In other words, much of the political instability of 2011-2012 can be laid at Surkov’s door. He still, however, occupies a senior position. Putin can’t be certain that Volodin’s heavy- handed policy will be successful, especially if Russia hits a serious economic crisis. So Surkov could still be useful in a political U-turn, if Putin has to replace the current brutal crackdown on all malcontents and protesters with something a little more nuanced.

The second major conflict concerns the current regime’s economic policy, and its main protagonists are Prime Minister Dmitry Medvedev and former Finance Minister Aleksey Kudrin. Medvedev would like to initiate a steep increase in government expenditure, regardless of the possible consequences of a fall in oil prices, on which Russia’s GDP directly depends. It was disagreement over this policy that made Kudrin resign a year or so ago. His further career has however been very different from that of Illarionov, who split with Putin for a similar reason.

Kudrin still opposes Medvedev’s policy, but refrains from any direct opposition to Putin, and the president continues to see him as his friend and part of his team. Indeed it was Kudrin who made Putin insist on the inclusion in the government’s budget plans of provision for a reserve fund, to be fed by some of the profits from the high oil prices.

Many commentators regard Kudrin himself as a kind of ‘strategic reserve’ for Putin, should an economic crisis loom. In an emergency, the government led by Medvedev (who many consider a weak leader), could be made to resign, and responsibility for solving the crisis handed over to Kudrin, who has the reputation of being one of the country’s best economic brains and one of the world’s best Finance Ministers of the last decade.

Putin’s ambiguous position can be explained by the fact that, on the one hand, he can’t avoid raising government spending if he wants to stay popular with the public. On the other, he recognises the limits on outgoings from the public purse and the high risks connected with oil dependency. So the president needs to walk a tightrope between Medvedev and Kudrin’s policies.

Oil, gas and international money

The third important conflict has recently been brewing between Medvedev and Igor Sechin, who is not only CEO of Rosneft but also Chair of the board of directors of Rosneftegaz, the holding company for the state’s 75.2% stake in Rosneft and 10.7% stake in Gazprom, and who is seen as one of Putin’s closest allies. Medvedev decided to use Rosneftegaz dividends to help carry out his budget obligations, but Sechin had completely different plans for this money. He is in the process of expanding his oil empire, with the aim of turning Rosneft into one of the world’s largest energy companies. Rosneft has recently announced the conclusion of a deal with BP (British Petroleum) to buy up its 50% share in the oil company TNK-BP, and so Sechin is keen to maximise his financial resources.
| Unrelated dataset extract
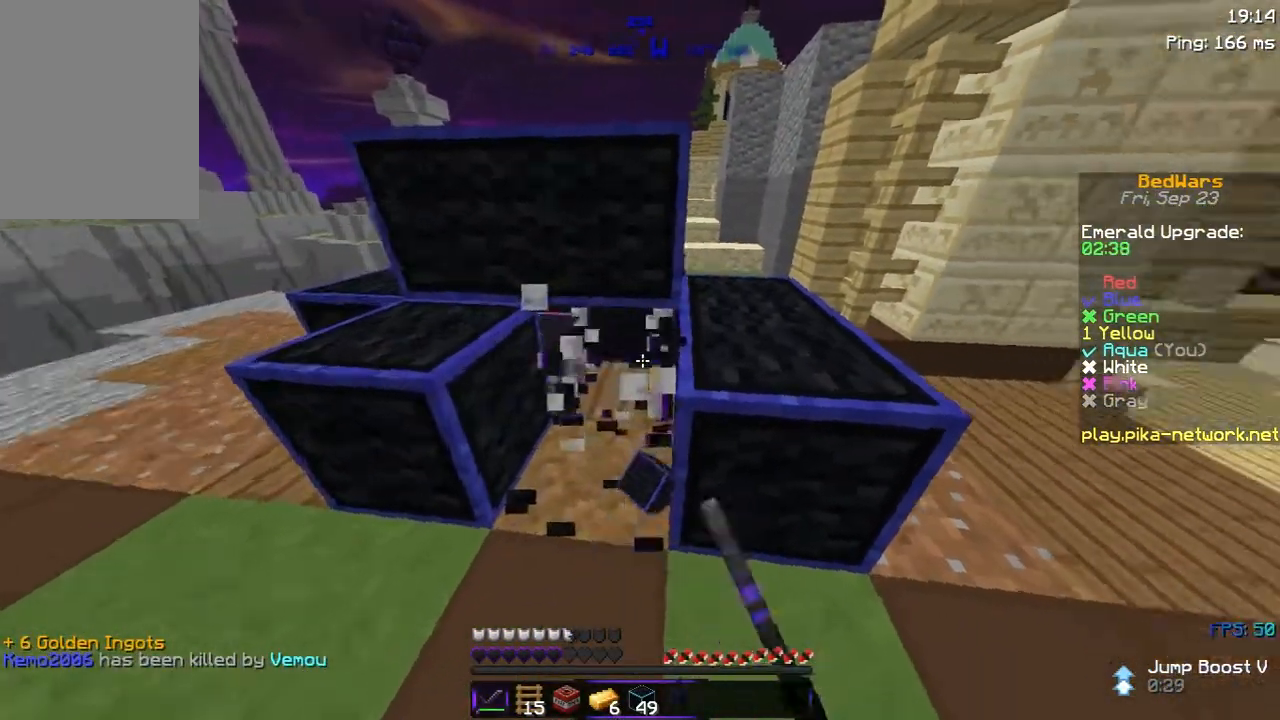
{"keys": ["a", "w"], "mouse": [], "events": [[33, "mouse_left", "up"], [150, "space", "down"], [250, "space", "up"], [450, "a", "down"]]}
The problem of the Rosneftegaz dividends will further complicate the already tricky relationship between Medvedev and Sechin, although it must also be said that Sechin has for some time been on equally difficult terms with Kudrin. So the three way relationship of these senior politicians is turning ever more messy.

A fourth conflict concerns Prosecutor General Yuri Chaika and the head of Russia’s  Investigative Committee (IC), Aleksandr Bastrykin. Two years ago the IC became independent from the Prosecutor General’s Office, a development which Chaika was furious about, since it drastically reduced his power. And he would naturally like the change to be reversed.

Add to these major issues a number of minor ones, and you realise that there are very few senior government figures who are not involved in one conflict or another. There has never been a situation of this kind since Putin came to power in 2000. While the president’s influence is still strong, he can manage to suppress or conceal the internal wars between the elites around him. But should his authority slip, these top level conflicts could threaten the very existence of Russia’s current political regime.